● PAGE EXTRACT
-*-

The results of Seattle's first evaluation of its new sales tax on sodas and other sugar-sweetened beverages are in: More kids and adults are drinking water, and it brought in more than $10 million in revenue for use on educational and health programs in its first six months.
These early results look promising and track data from other cities where soda taxes are having a positive impact on public health. Yet, the beverage industry is spending millions -- over $5.3 million as of early September -- to preempt any further local democratic efforts to curb sugar consumption and raise revenue in the state of Washington.
Misleading Ad Campaigns Spin Soda as a "Basic Human Need"
Public health campaigners have succeeded in getting eight localities across the country to enact taxes on sodas and other sugary beverages as a way to crack down on sugar consumption and battle obesity. These measures are being promoted by the public health community to counter the rise in obesity, diabetes, and heart disease. But they are facing sophisticated opposition campaigns spearheaded by the deep-pocketed American Beverage Association (ABA), the trade association representing soda industry giants Coke and Pepsi.
Initiative 1634 is crafted as an anti-grocery tax measure and opens with the warm and fuzzy language, "Whereas access to food is a basic human need of every Washingtonian."
But Washington doesn't have a state tax on groceries, and food and food ingredients are already exempt from taxation. Only drinks that contain less than 50 percent fruit juice can be taxed, according to a state Department of Revenue determination in August 2017.
The beverage industry has worked to frame the sugar-sweetened beverage tax issue as one of groceries in order to associate its products with foods that are markedly healthier than its own and broaden its political coalition, as the Center for Media and Democracy (CMD) has reported.
The soda industry-funded initiative campaign's supporters in Washington have staged rallies and testified on social media about "protecting our basic necessities, like food." Local news reports note that -- in fact -- "no tax on groceries has been suggested by local government." Nevertheless, the campaign now has some minority business owners as well as the Teamster drivers who transport soda and does not hesitate to use these parties as surrogates.

-*-

● DATA LISTING
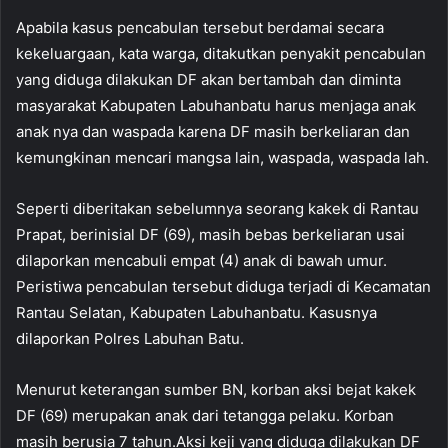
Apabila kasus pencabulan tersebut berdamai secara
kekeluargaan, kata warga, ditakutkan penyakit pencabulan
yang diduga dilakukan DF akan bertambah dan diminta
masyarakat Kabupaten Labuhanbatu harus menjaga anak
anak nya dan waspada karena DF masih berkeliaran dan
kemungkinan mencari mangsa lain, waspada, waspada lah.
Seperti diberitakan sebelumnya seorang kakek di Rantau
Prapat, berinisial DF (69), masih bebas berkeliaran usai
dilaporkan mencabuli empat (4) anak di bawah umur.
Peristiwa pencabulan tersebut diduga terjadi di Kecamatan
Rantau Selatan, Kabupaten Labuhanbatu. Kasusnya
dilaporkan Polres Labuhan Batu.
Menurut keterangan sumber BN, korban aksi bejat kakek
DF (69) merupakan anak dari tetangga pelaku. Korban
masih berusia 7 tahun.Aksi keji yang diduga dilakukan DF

-*-

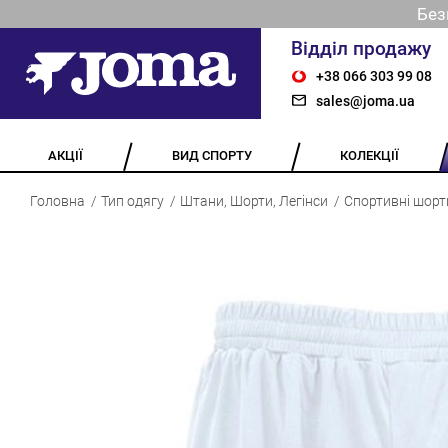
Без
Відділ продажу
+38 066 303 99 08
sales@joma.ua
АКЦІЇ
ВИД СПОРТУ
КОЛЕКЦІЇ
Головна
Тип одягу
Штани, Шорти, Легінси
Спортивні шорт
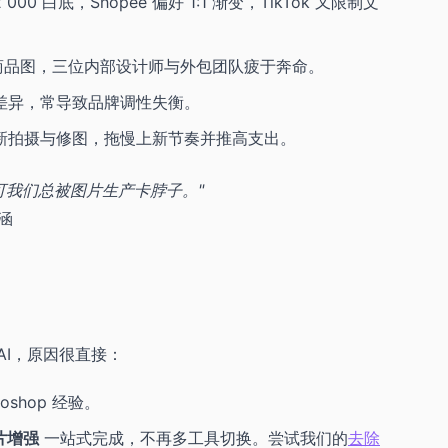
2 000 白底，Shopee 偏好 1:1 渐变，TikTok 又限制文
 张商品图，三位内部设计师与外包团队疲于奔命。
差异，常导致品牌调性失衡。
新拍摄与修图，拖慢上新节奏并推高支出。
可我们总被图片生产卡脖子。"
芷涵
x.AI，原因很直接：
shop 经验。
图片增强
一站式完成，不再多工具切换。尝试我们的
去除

-*-

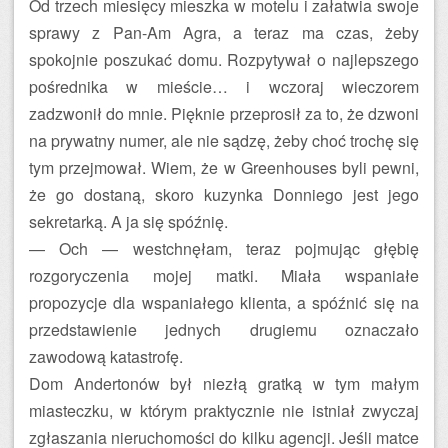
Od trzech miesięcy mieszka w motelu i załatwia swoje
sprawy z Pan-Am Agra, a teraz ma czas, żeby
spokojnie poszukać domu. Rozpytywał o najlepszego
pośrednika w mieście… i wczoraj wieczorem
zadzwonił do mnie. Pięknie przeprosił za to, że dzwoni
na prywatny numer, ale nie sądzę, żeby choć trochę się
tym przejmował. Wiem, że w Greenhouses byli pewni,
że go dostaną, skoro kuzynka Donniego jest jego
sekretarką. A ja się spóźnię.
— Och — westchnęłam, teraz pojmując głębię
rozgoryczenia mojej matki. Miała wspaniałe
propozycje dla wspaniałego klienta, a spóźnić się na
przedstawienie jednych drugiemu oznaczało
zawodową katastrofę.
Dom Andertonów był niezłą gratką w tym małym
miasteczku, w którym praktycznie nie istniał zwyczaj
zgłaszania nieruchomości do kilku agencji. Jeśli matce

-*-

● PROBLEMS TO WORK ON
**a.** In the soda tax article, how much revenue did Seattle's tax bring in during its first six months?
**b.** Retype the soda tax article from "But Washington doesn't" up to and including "(CMD) has reported.".
Rely only on the soda tax article, not on the items.

● ANSWERS
**a.** More than $10 million.

**b.**
But Washington doesn't have a state tax on groceries, and food and food ingredients are already exempt from taxation. Only drinks that contain less than 50 percent fruit juice can be taxed, according to a state Department of Revenue determination in August 2017.
The beverage industry has worked to frame the sugar-sweetened beverage tax issue as one of groceries in order to associate its products with foods that are markedly healthier than its own and broaden its political coalition, as the Center for Media and Democracy (CMD) has reported.